O Sr. Tomé e o Pedro
Há um ano e um dia, sentado no sofá falei pela primeira vez mais de vinte segundos com o senhor Tomé; dezenas de vezes durante mais de 20 anos, nunca tinha acontecido. Mas desta vez, no meio da confusão, de repente, ficámos os dois em frente um do outro e por motivos insondáveis resolvi não me escapulir. Ouvi histórias da tropa que ele fez nos Açores, “Ficávamos dentro de uns buracos a vigiar a praia”, de como tinha sido conhecido a mulher, “Sempre a amei muito”. Lembrei-lhe que ele me tinha feito uma torre de madeira, para substituir a peça perdida de um jogo de xadrez; “Sim, eu era muito bom a fazer coisas em Madeira. O crucifixo que tenho no meu quarto também fui eu que fiz”.

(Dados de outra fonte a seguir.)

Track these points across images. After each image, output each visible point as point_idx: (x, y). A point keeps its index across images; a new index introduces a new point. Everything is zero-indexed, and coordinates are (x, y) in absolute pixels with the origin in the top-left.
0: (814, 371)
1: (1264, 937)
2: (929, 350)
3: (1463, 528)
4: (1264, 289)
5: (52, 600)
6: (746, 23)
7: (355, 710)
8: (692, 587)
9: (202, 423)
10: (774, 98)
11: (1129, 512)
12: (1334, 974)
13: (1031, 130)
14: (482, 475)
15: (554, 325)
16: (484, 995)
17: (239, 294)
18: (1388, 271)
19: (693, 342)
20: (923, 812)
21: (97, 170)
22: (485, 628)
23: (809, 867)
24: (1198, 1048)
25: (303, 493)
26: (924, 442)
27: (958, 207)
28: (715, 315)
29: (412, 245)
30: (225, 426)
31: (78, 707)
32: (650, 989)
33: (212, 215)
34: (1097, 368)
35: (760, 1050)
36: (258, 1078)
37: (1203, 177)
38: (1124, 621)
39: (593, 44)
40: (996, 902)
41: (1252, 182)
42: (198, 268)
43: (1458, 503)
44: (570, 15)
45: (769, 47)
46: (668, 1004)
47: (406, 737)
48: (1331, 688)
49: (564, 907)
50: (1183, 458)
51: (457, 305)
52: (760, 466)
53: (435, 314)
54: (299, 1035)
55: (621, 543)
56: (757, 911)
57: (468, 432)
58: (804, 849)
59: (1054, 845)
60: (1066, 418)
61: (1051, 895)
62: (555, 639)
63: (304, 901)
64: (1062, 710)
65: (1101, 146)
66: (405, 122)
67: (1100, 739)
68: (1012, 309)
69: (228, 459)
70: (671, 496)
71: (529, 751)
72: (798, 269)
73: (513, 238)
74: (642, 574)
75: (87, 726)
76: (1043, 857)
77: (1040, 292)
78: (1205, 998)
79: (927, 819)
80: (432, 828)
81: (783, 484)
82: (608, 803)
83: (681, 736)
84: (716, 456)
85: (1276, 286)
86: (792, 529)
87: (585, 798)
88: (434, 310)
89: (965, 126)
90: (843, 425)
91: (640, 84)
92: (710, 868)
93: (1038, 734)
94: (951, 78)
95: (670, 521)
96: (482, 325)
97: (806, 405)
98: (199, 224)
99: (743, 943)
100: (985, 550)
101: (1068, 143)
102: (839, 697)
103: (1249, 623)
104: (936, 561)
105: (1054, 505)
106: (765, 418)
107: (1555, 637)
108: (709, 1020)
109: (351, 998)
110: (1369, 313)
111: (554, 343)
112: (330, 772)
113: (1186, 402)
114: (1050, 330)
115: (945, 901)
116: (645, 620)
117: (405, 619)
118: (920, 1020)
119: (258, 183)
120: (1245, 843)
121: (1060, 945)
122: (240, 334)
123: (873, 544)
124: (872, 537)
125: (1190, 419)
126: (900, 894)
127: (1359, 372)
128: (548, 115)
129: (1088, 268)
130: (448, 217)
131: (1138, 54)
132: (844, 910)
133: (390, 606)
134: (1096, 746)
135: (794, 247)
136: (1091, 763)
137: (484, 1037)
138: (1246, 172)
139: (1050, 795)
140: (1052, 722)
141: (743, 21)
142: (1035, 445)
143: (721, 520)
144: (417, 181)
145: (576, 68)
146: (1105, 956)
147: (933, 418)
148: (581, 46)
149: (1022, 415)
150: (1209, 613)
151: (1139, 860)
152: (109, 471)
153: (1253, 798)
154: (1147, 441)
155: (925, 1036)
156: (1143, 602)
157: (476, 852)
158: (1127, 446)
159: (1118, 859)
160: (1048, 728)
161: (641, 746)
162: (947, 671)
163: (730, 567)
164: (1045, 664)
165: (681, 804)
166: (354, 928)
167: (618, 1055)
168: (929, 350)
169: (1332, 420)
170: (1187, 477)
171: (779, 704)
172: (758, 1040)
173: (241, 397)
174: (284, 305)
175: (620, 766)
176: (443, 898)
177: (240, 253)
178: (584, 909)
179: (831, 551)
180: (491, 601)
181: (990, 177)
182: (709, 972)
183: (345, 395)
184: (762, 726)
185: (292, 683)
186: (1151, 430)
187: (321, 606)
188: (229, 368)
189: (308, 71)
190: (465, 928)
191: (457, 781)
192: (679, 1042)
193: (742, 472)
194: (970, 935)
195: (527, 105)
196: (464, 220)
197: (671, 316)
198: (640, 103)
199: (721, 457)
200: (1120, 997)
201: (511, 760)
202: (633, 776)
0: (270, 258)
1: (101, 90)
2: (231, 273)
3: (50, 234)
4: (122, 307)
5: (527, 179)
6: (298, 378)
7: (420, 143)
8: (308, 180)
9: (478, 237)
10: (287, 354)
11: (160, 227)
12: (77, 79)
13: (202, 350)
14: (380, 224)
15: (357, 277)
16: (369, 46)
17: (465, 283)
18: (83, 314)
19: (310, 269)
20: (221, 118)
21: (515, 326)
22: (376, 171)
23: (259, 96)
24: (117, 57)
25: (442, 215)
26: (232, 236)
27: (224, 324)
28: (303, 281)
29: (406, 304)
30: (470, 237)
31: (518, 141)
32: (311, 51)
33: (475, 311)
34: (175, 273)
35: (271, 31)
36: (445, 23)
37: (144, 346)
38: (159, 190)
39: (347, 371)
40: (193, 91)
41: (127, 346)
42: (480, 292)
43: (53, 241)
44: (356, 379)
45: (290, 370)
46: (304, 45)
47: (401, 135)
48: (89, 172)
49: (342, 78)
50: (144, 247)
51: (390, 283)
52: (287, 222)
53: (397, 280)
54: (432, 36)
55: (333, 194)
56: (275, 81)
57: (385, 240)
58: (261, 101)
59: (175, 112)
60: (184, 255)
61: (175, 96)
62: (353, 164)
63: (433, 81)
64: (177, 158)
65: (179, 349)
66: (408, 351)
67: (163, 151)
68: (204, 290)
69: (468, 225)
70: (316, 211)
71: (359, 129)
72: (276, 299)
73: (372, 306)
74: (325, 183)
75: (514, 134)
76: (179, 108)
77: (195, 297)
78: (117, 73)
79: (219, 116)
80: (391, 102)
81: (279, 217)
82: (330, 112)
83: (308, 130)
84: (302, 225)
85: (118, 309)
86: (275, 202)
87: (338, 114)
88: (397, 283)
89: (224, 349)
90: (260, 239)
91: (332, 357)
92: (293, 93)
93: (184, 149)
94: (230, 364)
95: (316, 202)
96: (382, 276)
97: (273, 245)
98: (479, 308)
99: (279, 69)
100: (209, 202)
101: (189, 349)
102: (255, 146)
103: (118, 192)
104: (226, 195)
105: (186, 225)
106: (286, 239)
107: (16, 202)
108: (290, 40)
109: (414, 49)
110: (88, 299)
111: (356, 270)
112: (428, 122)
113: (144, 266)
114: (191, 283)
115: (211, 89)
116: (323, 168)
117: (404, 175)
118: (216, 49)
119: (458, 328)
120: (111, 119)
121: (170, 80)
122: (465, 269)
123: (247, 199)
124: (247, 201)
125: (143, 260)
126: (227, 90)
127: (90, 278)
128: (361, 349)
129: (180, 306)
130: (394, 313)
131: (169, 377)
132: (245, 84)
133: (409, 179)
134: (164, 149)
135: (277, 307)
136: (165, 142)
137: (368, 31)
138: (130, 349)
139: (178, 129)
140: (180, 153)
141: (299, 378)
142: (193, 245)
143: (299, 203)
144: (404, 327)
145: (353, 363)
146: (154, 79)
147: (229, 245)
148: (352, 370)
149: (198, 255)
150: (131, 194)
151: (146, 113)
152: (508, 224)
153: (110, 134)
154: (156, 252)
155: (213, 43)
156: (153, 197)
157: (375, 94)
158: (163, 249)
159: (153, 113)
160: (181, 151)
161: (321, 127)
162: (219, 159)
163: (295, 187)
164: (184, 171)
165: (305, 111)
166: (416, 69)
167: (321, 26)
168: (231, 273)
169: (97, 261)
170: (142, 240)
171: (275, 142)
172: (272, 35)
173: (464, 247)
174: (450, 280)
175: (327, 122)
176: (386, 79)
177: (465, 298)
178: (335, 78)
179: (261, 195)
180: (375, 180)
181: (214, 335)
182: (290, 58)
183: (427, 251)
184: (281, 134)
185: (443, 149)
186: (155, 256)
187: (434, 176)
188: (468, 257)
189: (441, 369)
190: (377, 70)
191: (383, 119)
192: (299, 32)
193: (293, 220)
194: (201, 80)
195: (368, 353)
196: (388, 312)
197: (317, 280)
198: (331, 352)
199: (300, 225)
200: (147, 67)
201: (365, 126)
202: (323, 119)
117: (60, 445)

Chegou a comida, e a algazarra de muita gente. “A família está a crescer e já não cabemos todos!” A Marta (vinda da Holanda), o César (pela primeira vez num jantar de família) e o Pedro (uma adição recente) esgotavam a pool de cadeiras. Pensei que o Senhor Tomé não ia encher aqueles jantares durante muito mais tempo. E senti, no momentâneo abrandar do ruído, que não tinha sido o único a pensar nisso.
O Senhor Tomé morreu passados uns dias. E a foto do post (com o Pedro) é provavelmente a última que tirou. A alegria dos nascimentos, as tristezas das mortes, o poder da vida.